Lucy stared aghast. Slone appeared in dead earnest.
“Nonsense!” she exclaimed shortly.
“I reckon the possibility is—that,” replied Slone, bitterly, “but my motive isn’t.”
“It is. Why, you’ve known me only a few days.… Dad would be mad. Like as not he’d knock you down.… I tell you, Lin, my dad is—is pretty rough. And just at this time of the races.… And if Wildfire beats the King!… Whew!”
“When Wildfire beats the King, not if,” corrected Slone.
“Dad will be dangerous,” warned Lucy. “Please don’t—don’t ask him that. Then everybody would know I—I—you—you—”
“That’s it. I want everybody at your home to know.”
“But it’s a little place,” flashed Lucy. “Everyone knows me. I’m the only girl. There have been—other fellows who.… And oh! I don’t want you made fun of!”
“Why?” he asked.
Lucy turned away her head without answering. Something deep within her was softening her anger. She must fight to keep angry; and that was easy enough, she thought, if she could only keep in mind Slone’s opposition to her. Strangely, she discovered that it had been sweet to find him always governed by her desire or will.
“Maybe yo
u misunderstand,” he began, presently. And his voice was not steady. “I don’t forget I’m only—a beggarly rider. I couldn’t have gone into the Ford at all—I was such a ragamuffin—”
“Don’t talk like that!” interrupted Lucy, impatiently.
“Listen,” he replied. “My askin’ Bostil for you doesn’t mean I’ve any hope.… It’s just I want him an’ everybody to know that I asked.”
“But Dad—everybody will think that you think there’s reason—why—I—why, you ought to ask,” burst out Lucy, with scarlet face.
“Sure, that’s it,” he replied.
“But there’s no reason. None! Not a reason under the sun,” retorted Lucy, hotly. “I found you out here. I did you a—a little service. We planned to race Wildfire. And I came out to ride him.… That’s all.”
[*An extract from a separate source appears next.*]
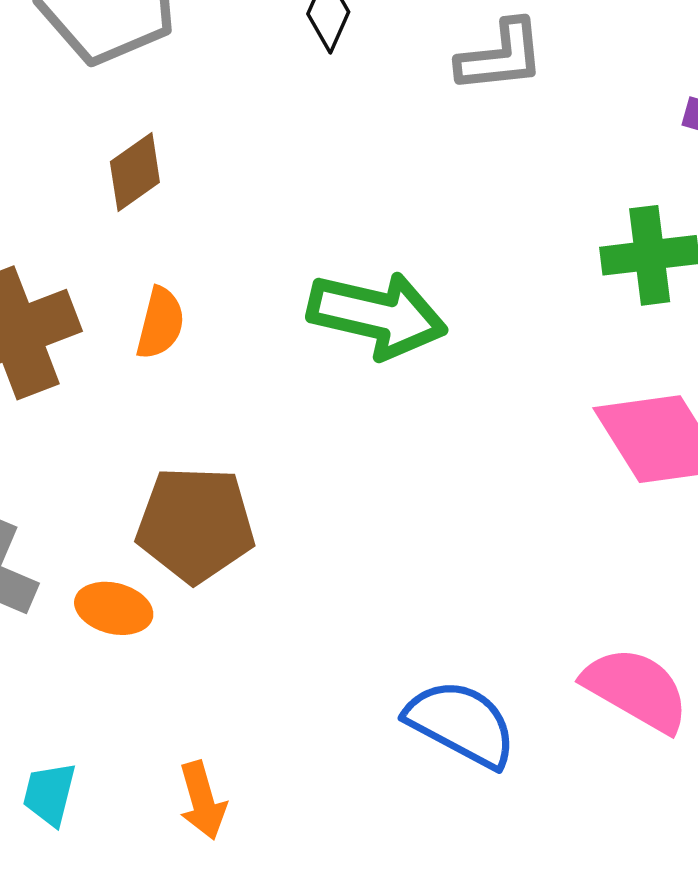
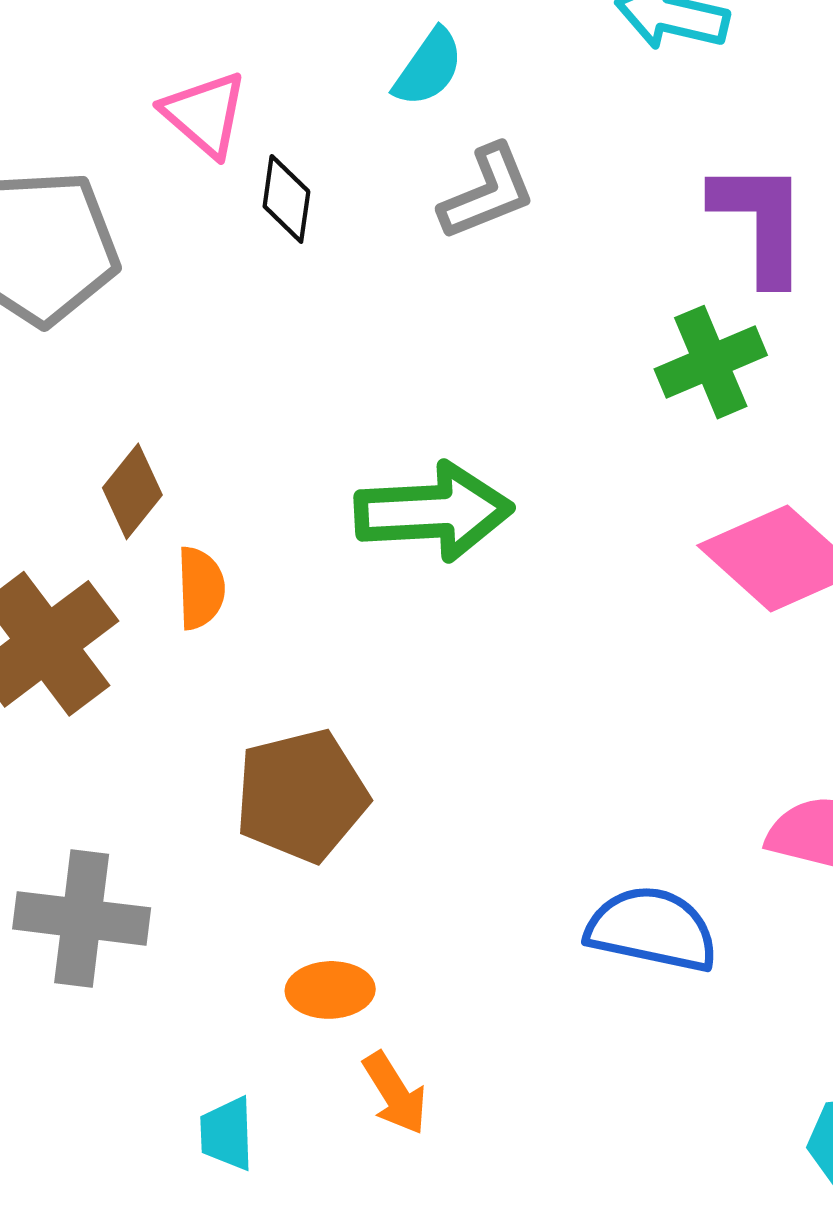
brown diamond: (135, 172) -> (132, 491), moved
orange ellipse: (114, 608) -> (330, 990), moved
Slone’s dark, steady gaze disconcerted Lucy. “But, no one knows me, and we’ve been alone in secret.”
“It’s not altogether—that. I—I told Auntie,” faltered Lucy.
“Yes, just lately.”
“Lin Slone, I’ll never forgive you if you ask Dad that,” declared Lucy, with startling force.
“I reckon that’s not so important.”
“Oh!—so you don’t care.” Lucy felt herself indeed in a mood not comprehensible to her. Her blood raced. She wanted to be furious with Slone, but somehow she could not wholly be so. There was something about him that made her feel small and thoughtless and selfish. Slone had hurt her pride. But the thing that she feared and resented and could not understand was the strange gladness Slone’s declaration roused in her. She tried to control her temper so she could think. Two emotions contended within her—one of intense annoyance at the thought of embarrassment surely to follow Slone’s action, and the other a vague, disturbing element, all sweet and furious and inexplicable. She must try to dissuade him from approaching her father.
“Please don’t go to Dad.” She put a hand on Slone’s arm as he stood close up to Wildfire.
“I reckon I will,” he said.
“Lin!” In that word there was the subtle, nameless charm of an intimacy she had never granted him until that moment. He seemed drawn as if by invisible wires. He put a shaking hand on hers and crushed her gantleted fingers. And Lucy, in the current now of her woman’s need to be placated, if not obeyed, pressed her small hand to his. How strange to what lengths a little submission to her feeling had carried her! Every spoken word, every movement, seemed to exact more from her. She did not know herself.